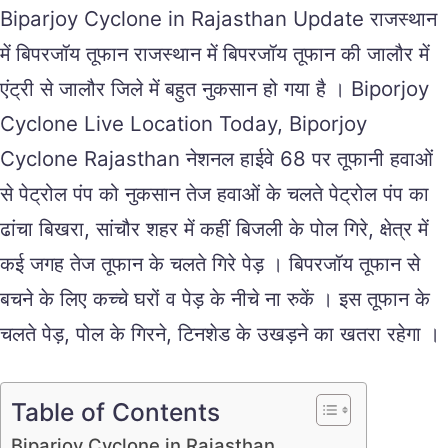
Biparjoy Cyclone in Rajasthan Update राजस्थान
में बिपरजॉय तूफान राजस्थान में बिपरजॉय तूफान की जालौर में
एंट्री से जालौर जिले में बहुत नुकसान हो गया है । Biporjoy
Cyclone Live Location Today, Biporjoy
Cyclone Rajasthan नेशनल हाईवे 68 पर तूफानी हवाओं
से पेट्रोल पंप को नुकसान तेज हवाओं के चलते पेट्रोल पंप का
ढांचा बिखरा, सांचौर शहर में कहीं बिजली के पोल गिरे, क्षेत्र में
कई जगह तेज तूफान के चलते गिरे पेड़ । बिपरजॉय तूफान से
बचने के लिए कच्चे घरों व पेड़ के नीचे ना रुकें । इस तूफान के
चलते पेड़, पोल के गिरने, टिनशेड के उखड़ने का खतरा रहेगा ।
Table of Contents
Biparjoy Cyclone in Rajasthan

Exercise objective >>
Give back exactly the lines from the one that contains "एंट्री से जालौर" to the end of the data above, both of those lines included.

Completed task >>
एंट्री से जालौर जिले में बहुत नुकसान हो गया है । Biporjoy
Cyclone Live Location Today, Biporjoy
Cyclone Rajasthan नेशनल हाईवे 68 पर तूफानी हवाओं
से पेट्रोल पंप को नुकसान तेज हवाओं के चलते पेट्रोल पंप का
ढांचा बिखरा, सांचौर शहर में कहीं बिजली के पोल गिरे, क्षेत्र में
कई जगह तेज तूफान के चलते गिरे पेड़ । बिपरजॉय तूफान से
बचने के लिए कच्चे घरों व पेड़ के नीचे ना रुकें । इस तूफान के
चलते पेड़, पोल के गिरने, टिनशेड के उखड़ने का खतरा रहेगा ।
Table of Contents
Biparjoy Cyclone in Rajasthan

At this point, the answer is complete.